# [YOUR GOAL]
Format every line of text in the material below as a JSON list of strings, one string per line, omitting blank lines. Leave the pictures out of the answer.

# [DATA SHOWN]
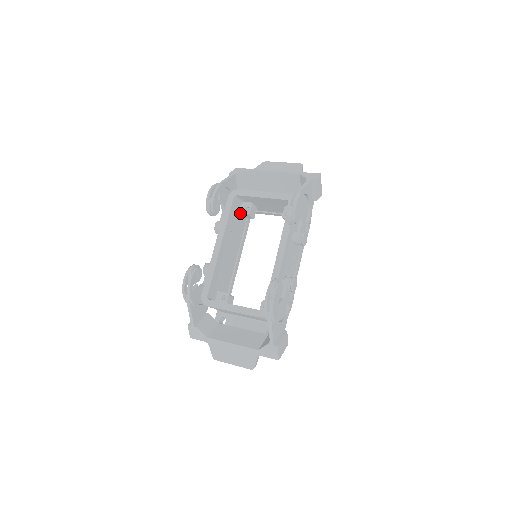
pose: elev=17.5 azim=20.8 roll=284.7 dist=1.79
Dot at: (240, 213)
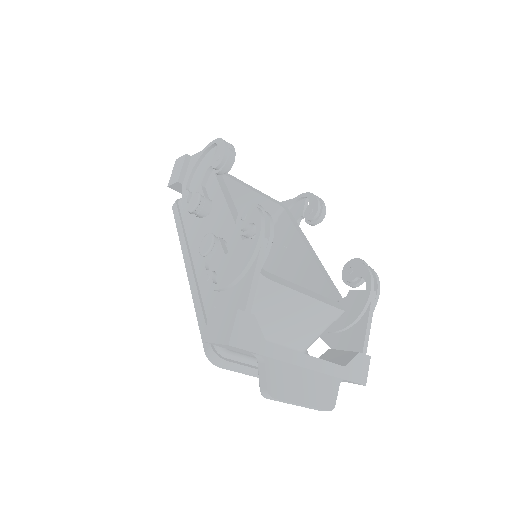
Dot at: occluded
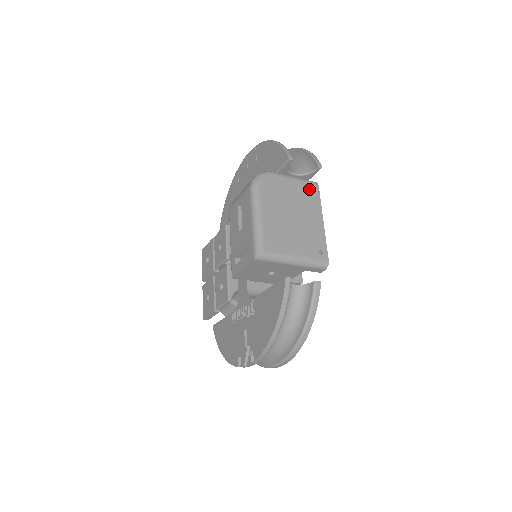
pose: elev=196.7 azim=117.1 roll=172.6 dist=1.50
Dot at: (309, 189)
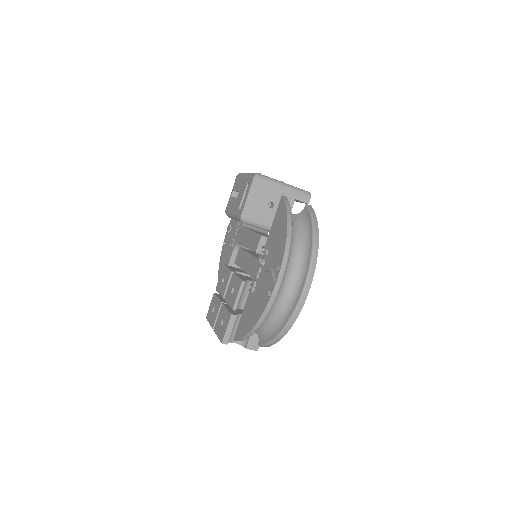
Dot at: occluded
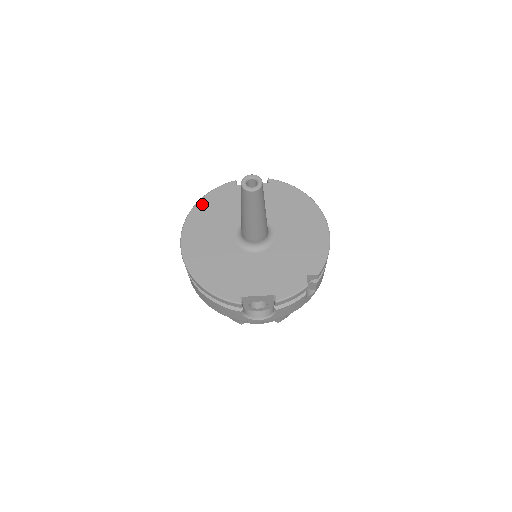
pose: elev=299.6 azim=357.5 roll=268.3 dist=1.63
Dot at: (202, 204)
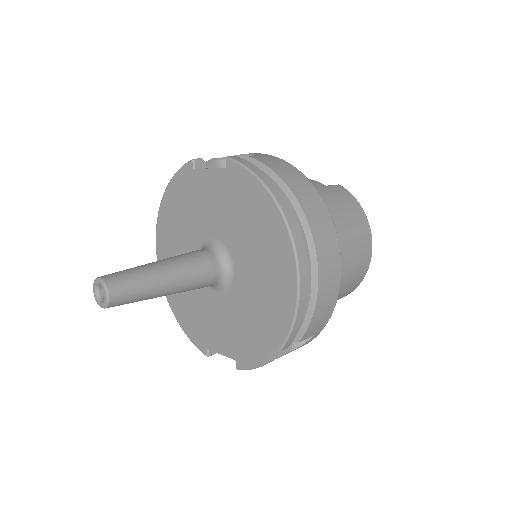
Dot at: (166, 202)
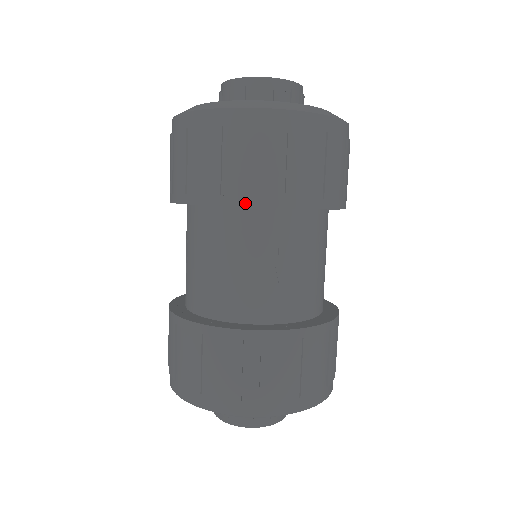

# [EXERCISE SOLUTION]
[
  "pose: elev=17.5 azim=20.8 roll=284.7 dist=1.79",
  "Dot at: (240, 213)",
  "Dot at: occluded",
  "pose: elev=196.7 azim=117.1 roll=172.6 dist=1.50",
  "Dot at: (309, 189)",
  "Dot at: occluded",
  "pose: elev=299.6 azim=357.5 roll=268.3 dist=1.63",
  "Dot at: (202, 204)",
  "Dot at: (166, 202)"
]